Воровайка и та заткнулась, посиживая на плече хозяйки, как и всегда это делала. Только время от времени вертела бестолковой головой из стороны в сторону, то наклоняя её направо, то закладывая налево. Будто не веря в то что видела одним глазом, перепроверяла другим, но тут же, не соглашаясь с увиденным начинала процесс заново.
Наконец вековуха горестно вздохнула, всхлипывая с надрывами. Подобралась, выпрямилась, как-то резко перестав лить горькие слёзы.
– Чё это я? – вопрошала она не пойми кого и поворачиваясь к сороке, убитым голосом добавила, – слышь ты, дрянь пархатая. Меня вроде как исток кликает. Чуешь ли?
На что птица глубокомысленно наклонила голову, заглядывая бабе в лицо с видом как бы спрашивая: а не сбрендила ли ты, хозяюшка и звонко щёлкнула клювом, при этом чуть не прищемив Данухе нос. Баба на инстинкте дёрнула головой, боль в очередной раз вдарила полбу с искрами. От чего обозлённая большуха шипя сквозь три зуба, сплюнула:
– Тьфу, тупая. Чё с тобою балакать, бестолковая. Айда, давай.
Она развернулась и тяжело передвигая ноги, пошла к змеиному источнику.
Хоть был родник недалече, только больно долго добиралась до него парочка. Путь-дорога показалась очень длинной. Толи Дануха действительно плелась как обожравшаяся улитка, толи время в самом деле было к вечеру, а она изначально этого не приметила, но до родника добралась, когда уж смеркалось. Большуха понятия не имела сколько в реке проплавала и провалялась, загорая на тёпленьком песочке. Но куты, выгоревшие дотла говорили, что времени прошло значительно.
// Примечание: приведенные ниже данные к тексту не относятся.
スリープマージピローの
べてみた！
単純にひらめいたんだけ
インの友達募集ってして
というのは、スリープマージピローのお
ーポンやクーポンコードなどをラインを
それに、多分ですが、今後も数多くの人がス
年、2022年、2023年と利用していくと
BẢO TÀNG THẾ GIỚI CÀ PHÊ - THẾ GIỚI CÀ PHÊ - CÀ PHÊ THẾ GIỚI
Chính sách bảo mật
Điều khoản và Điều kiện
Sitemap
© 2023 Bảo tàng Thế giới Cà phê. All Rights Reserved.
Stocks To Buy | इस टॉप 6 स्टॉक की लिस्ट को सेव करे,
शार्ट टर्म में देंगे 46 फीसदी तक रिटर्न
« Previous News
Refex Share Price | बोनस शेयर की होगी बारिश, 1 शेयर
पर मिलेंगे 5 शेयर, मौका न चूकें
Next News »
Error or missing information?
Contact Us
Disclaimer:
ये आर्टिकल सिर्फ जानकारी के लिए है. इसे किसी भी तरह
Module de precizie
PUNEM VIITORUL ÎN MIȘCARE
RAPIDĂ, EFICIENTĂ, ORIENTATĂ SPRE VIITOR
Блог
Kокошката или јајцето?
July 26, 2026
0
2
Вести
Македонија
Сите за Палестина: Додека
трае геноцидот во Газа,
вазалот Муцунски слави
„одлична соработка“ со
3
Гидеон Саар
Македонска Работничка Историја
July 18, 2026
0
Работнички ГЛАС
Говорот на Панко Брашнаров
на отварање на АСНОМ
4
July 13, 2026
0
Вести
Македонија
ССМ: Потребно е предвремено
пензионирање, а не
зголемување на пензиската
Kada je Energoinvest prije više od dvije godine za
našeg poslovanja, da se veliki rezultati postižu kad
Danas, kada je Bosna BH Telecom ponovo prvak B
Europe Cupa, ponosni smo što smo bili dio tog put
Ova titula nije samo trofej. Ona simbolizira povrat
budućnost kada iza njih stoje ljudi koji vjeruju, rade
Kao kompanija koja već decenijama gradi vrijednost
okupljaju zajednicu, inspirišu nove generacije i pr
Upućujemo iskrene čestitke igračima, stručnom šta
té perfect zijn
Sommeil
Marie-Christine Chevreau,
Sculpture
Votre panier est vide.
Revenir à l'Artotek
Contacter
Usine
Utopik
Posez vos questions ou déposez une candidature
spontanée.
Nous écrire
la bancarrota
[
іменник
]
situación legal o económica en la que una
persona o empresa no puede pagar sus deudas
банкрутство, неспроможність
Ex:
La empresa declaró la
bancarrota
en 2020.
Упав на колени перед прозрачной как слеза лужей, откуда утекал ручей и прятался в высокой траве прежде чем влиться в реку, баба вымерила взглядом нужное расстояние, а затем повалившись с живота на огромные мягкие груди, больно ударившись культяпками рук о голую землю, нырнула с размаха пылающим лицом в холодную лужу родника, чуть ли не целиком скрываясь головой под воду.